Dumanlar iyiden iyiye arttı ve makine olduğu yerde zangır zangır titremeye, sallanmaya, soğuk terler dökmeye başladı.
Bu defa sesli bir biçimde "Eyvah!" dedim.
Eyvah ki ne eyvah.
Alet patlayacaktı, hapı yutmuştuk.
Ne yazık ki, gerçeklik bana acımasız davrandı ve ben bunu dile getirmeden önce düşündüğüm şey gerçekleşti.

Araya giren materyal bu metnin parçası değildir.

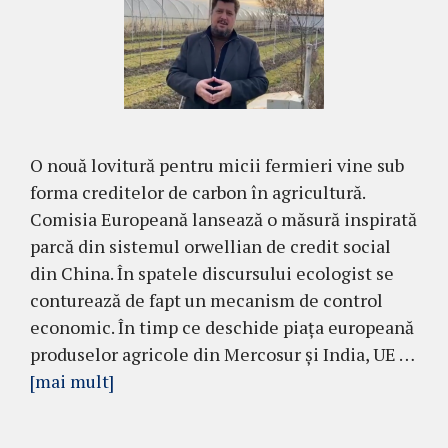
O nouă lovitură pentru micii fermieri vine sub
forma creditelor de carbon în agricultură.
Comisia Europeană lansează o măsură inspirată
parcă din sistemul orwellian de credit social
din China. În spatele discursului ecologist se
conturează de fapt un mecanism de control
economic. În timp ce deschide piața europeană
produselor agricole din Mercosur și India, UE …
[mai mult]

Tepki verecek kadar bile zamanım olmamıştı ama Damien'ın olmuştu. Parmakları beni şaşkına uğratacak kadar sert bir biçimde dirseğimi kavradı. Beni sertçe geri çekti ve dengemi kaybedip zemine düşerken korkunç bir patlama sesi kulaklarımı çınlattı. Tam bir felaketti. Her yer birden birkaç derece ısınmıştı. Bir somunun tepemden geçip duvara bir ok gibi saplandığını bile gördüm. Duvarda küçük bir göçük oluştu. Sonra birkaç göçük daha onu takip etti. Neyse ki yerdeydim de o somunlardan biri bir yerime gelmemişti. Damien ise birkaç adım ilerime düşmüştü ama kara dumanlar öyle yoğundu ki olduğum yerden onu göremiyordum bile. Doğrusu görecek halde de değildim. Ellerimi çınlamayı azaltmak için kulaklarıma bastırdım ve pis duman yüzünden ciğerlerim alev alırken bu hissi azaltmak için birkaç kere öksürdüm. Hem kızgın hem de şaşkındım. Bu olanlara inanamıyordum. En son bir şeyler patlattığımda on beş yaşındaydım ve o bile kendi rızamla olmuştu. Şimdiyse çalışma odam dumandan ve yanmış yağ, motor ve lastik kayış kokusundan geçilmiyordu. İnsanın burnunu yakan, iğrenç bir kokuydu bu.
Çınlama hissi son bulduğunda "Damien?" dedim endişeyle. Dizlerimin üzerinde doğruldum ve ellerim kucağımda yumruk halini alırken bunun faydasız olacağını bilsem de siyah dumanın arkasını görmeye çalıştım. Faydasızdı. Yeniden ona seslenirken sesim duygu yoğunluğundan dolayı dalgalandı. "Damien? Bir şey söyle? İyi misin?"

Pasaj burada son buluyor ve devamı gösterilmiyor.